Staff had competency assessments in place, however there was not a consistent approach or documentation used for competency assessment. Staff did not have dedicated time to manage medicines processes, such as ordering and ensuring there were sufficient stocks in the home. Audits had been completed, however they were not done in line with instructions. In addition, an external provider had completed a medicines audit and the actions from this audit had not been followed up or completed. This all demonstrated staff lacked understanding and skills in relation to safe medicines practices.

Room and fridge temperatures were not recorded daily. Medicines were not always disposed of in a safe and secure manner. Controlled drugs records were not accurate, and storage did not meet legal requirements.
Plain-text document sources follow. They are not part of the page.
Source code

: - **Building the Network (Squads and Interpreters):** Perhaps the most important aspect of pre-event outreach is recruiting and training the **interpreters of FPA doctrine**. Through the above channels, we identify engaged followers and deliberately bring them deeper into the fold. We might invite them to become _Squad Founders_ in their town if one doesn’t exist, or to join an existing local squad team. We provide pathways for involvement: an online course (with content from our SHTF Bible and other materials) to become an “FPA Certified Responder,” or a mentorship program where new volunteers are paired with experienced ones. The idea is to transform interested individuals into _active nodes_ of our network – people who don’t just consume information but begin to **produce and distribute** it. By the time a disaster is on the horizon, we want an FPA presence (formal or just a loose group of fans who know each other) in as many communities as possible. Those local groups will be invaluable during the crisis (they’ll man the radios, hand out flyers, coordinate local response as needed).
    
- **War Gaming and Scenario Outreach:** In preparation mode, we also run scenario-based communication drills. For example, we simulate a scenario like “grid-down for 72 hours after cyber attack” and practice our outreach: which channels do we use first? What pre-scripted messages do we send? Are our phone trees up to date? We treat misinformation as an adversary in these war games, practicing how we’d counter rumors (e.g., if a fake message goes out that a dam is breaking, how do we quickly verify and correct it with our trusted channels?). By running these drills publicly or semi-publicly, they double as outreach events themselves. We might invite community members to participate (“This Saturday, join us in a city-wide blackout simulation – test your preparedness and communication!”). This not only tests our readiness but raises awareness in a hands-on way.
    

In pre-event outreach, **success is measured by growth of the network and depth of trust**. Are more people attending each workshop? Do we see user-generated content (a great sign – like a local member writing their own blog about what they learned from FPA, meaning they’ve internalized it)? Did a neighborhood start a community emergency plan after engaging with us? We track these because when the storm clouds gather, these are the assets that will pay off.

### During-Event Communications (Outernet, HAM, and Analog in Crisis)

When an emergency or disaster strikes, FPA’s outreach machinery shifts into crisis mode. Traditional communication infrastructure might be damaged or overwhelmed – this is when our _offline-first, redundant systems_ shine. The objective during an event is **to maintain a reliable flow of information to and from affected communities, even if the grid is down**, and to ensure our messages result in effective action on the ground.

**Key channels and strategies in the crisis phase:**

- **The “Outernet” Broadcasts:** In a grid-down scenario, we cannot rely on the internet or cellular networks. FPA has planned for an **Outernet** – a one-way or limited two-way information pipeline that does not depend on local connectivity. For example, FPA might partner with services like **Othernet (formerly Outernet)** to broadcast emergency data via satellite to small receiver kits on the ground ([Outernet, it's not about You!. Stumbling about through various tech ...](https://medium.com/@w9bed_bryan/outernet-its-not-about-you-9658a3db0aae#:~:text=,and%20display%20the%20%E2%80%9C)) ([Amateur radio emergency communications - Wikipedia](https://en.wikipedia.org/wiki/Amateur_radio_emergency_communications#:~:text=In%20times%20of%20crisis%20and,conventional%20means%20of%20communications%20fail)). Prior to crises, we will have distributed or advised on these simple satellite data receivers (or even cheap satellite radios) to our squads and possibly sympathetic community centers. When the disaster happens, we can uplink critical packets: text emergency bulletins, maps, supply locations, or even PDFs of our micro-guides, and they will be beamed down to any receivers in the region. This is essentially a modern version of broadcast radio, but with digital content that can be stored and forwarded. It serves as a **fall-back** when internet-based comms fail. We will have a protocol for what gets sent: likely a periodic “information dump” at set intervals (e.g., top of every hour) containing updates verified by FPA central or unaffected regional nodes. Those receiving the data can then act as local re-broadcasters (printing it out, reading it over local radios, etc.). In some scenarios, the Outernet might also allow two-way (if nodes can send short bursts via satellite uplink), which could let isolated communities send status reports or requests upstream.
Handwritten medicines administration records were not always legible, countersigned, or accurate. People’s care plans lacked person-centred medicines information to support staff in administering medicines safely. Person centred guidance was not in place to support people to have their 'when required' medicines when they needed them. People were able to self-administer their medicines, however risk assessments and information to keep people safe were not in place. We saw that medicines trolleys and areas where medicines were stored were not always clean and secure. The home had a medicines policy, however we could not be assured staff understood their role in managing medicines and complying with the homes policies for medicines. We identified a breach of regulation in relation to medicines. Following our site visits the provider was asked for a response about how they would address the immediate risks to people’s safety. This was provided and immediate action was taken to mitigate the initial risks, however time was needed to embed new processes.